Dalam sebuah hadis, lafal yang digunakan bukanlah " ainallah", akan tetapi menggunakan kalimat " atashadiina alla ilaha illallah" ( apakah kamu bersaksi bahwasaanya tiada tuhan selain allah). Sebagaimana yang diriwayatkan oleh bayak dari para ulama seperti Imam Malik dalam muwatta'nya, Imam Ahmad bin Hanbal dalam Musnadnya, Imam Abdurrozak dalam Mushannafnya, Imam Ad-darimi, Imam Al-Barraz, At-thabrani, Ibnu Abi Syaibah, dan Imam Al-baihaqi.

Hadis yang diriwayatkan dengan lafaz " Atashadiina alla ilah illallah " dinilai shahih oleh para ulama. Imam Al-Haistami berkata dalam "Majma Al Zawaid": " Rijalu Ahmad Rijal yang shohih". Imam Ibnu kasir berkata dalam tafsirnya " Sanadnya Shohih". Begitu juga Imam Abdilbar menshahihkan hadis ini.

Hadis ini juga diriwayatkan dengan lafaz " Man Rabbuki ", seperti yang diriwayatkan oleh Imam An-Nasai, Imam Abu Daud, Imam Ahmad, Imam At-Thabrani, Ibnu Hibban, Imam Al-Hakim dan Imam Al-Baihaqi.

Setelah kita mengetahui perbedaan lafaz dari hadis-hadis di atas dan terjadinya pertentangan satu sama lain, maka dalam ilmu ushul fiqih jika terjadi ta'arud antara dalil-dalil, maka langkah yang digunakan adalah dengan mentarjih.

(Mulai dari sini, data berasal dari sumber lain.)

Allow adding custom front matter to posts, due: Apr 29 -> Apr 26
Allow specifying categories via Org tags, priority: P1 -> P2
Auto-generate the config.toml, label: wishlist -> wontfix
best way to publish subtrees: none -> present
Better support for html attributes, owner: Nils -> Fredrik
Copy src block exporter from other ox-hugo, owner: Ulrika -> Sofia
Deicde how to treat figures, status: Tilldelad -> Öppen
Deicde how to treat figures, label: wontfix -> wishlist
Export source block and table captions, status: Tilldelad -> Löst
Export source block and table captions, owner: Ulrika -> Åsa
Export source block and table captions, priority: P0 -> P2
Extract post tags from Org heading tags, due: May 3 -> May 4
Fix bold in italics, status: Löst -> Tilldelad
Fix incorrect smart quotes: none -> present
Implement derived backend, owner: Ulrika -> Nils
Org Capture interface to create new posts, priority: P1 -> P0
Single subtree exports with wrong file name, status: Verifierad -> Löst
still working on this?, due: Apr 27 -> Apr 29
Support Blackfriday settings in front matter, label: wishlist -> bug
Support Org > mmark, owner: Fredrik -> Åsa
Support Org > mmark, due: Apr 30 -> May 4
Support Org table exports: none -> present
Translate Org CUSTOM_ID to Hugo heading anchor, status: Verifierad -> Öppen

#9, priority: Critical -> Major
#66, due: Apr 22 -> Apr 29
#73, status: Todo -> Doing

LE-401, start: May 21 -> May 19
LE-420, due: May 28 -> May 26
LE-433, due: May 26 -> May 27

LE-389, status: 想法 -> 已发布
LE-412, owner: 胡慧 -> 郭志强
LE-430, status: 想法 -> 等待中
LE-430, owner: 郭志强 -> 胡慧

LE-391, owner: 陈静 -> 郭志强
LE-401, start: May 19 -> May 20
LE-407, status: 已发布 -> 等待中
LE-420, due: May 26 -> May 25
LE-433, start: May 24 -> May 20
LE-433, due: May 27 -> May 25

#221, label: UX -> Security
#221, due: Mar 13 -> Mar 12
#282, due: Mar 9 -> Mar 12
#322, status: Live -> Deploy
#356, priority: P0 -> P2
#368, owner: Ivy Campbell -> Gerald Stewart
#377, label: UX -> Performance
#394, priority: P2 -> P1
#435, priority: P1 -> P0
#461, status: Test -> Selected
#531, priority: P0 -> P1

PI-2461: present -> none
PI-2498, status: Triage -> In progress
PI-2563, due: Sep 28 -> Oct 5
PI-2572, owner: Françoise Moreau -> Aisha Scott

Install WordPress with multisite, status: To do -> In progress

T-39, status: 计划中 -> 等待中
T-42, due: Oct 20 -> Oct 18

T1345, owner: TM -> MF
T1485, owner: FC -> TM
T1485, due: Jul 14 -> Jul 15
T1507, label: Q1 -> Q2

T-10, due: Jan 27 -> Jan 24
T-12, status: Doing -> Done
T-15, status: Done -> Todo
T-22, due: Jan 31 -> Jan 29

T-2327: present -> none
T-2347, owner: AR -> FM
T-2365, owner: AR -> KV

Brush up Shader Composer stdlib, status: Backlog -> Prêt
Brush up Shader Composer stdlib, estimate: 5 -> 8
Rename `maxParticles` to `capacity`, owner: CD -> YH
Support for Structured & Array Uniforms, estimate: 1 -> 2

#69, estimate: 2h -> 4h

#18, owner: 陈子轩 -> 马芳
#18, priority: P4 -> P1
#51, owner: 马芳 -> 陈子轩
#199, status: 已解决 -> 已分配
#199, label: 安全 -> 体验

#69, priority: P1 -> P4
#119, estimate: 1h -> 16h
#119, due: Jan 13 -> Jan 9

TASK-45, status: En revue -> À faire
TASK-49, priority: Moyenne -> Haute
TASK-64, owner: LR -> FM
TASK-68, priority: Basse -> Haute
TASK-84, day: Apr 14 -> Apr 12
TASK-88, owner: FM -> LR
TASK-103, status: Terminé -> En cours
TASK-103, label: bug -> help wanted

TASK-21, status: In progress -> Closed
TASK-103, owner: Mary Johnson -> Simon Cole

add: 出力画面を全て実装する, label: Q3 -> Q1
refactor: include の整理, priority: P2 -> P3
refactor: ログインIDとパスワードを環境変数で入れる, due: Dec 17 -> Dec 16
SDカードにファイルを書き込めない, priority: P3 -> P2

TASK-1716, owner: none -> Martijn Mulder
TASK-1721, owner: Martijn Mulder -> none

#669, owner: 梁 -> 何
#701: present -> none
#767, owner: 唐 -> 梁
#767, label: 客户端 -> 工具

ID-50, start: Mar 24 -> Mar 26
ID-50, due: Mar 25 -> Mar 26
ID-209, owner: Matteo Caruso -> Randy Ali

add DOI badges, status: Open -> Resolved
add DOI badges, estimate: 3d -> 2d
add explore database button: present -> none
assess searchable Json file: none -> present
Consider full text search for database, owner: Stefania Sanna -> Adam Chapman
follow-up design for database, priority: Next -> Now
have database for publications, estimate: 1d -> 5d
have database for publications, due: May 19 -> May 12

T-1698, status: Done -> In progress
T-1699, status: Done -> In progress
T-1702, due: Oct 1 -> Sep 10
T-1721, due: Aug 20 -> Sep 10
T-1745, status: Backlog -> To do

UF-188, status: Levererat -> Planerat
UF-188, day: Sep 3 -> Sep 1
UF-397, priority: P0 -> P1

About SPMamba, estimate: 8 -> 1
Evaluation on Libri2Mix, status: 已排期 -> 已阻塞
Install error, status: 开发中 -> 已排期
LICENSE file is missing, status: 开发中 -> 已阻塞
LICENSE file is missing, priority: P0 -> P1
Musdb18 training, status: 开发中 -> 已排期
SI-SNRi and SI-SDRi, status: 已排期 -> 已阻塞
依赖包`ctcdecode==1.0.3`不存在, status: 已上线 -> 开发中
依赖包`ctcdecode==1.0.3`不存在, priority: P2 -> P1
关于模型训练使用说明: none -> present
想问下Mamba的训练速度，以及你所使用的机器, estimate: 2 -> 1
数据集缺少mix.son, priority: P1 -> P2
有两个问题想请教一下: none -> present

Maka ulama menrojihkan hadis dengan lafal yang kedua yaitu " Atashadiina alla ilah illallah" karena hadis ini sesuai dengan hadis-hadis mutawatir yang diriwatkan dari Rasulullah bahwasannya jika seseorang akan masuk islam, maka ia disuruh bersyahadat seperti hadis " buniyal islam" dan hadis " Umirtu an Uqatilannas hatta tashadiina alla ilah illallah …".
2.      Dalam riwayat yang riwayatkan oleh Imam Al-Baihaqi, bahwasannya ia adalah seorang yang bisu dan dalam riwayat lain dikatakan bahwasannya ia tidak bisa berbahasa arab.
3.      Hadis yang ini bertentangan satu sama lain, maka tidak bisa dipakai dalam berhujjah.
4.      Hadis jariyah diatas bertentangan dengan hadis mutawatir yang menyatakan bahwasaannya jika seseorang akan masuk islam, maka ia disuruh membaca syahadat, bukan menanyakan pertanyaan diatas atau semisalnya.
5.      Hadis di atas bertentangan dengan hadis mutawatir :
 أمرت أن أقاتل الناس حتى يشهدوا أن لا إله إلا الله وأن محمدا رسول الله
6.      Hadis diatas bertentangan dengan ijmak, bahwasannya jika seseorang akan masuk islam, maka ia harus bersyahadat.
7.      Salah satu perawi hadis ini adalah Yahya bin Abi Kasir, dan sebagian ulama mengatakan bahwasannya ia adalah seorang " Mudallis".
8.      Hadis ini adalah hadis ahad. Hadis ahad memiliki sifat " Zhanniyud dilalah" dan hadis yang bersifat zhanny tidak bisa dipakai untuk berhujjah dalam masalah akidah sebagaimana yang dikatakan para ulama.
9.      Hadis ini berilal dari segi matan. Maka walaupun diriwayatkan dari jalur yang sahih namun ia berpenyakit, maka tidak ada lagi nilai kesahihan sanad jika ia memiliki ilal sebagai mana yang di katakana oleh para ulama.
10.  Tidak ada satupun para imam hadis menuliskan hadis ini pada bab akidah. Akan tetapi :
a.       Imam Muslim menulisnya dalam bab " Tahrim Al Kalam Fi As Sholah "
b.      Imam An-Nasa' menulisnya dalam bab " Tahrim Al Kalam Fi As Sholah "
c.       Imam Malaik dalam Muawatta' dalam bab " Al-Itq"
d.      Dalam Musnad Abi hanifah dalam bab " Kafarah Al Yamin "

Kesimpulan: hadis diatas sangat banyak memiliki masalah dan kekurangan, maka hadis tersebut tidak dapat dijadikan hujjah. Wallahualam.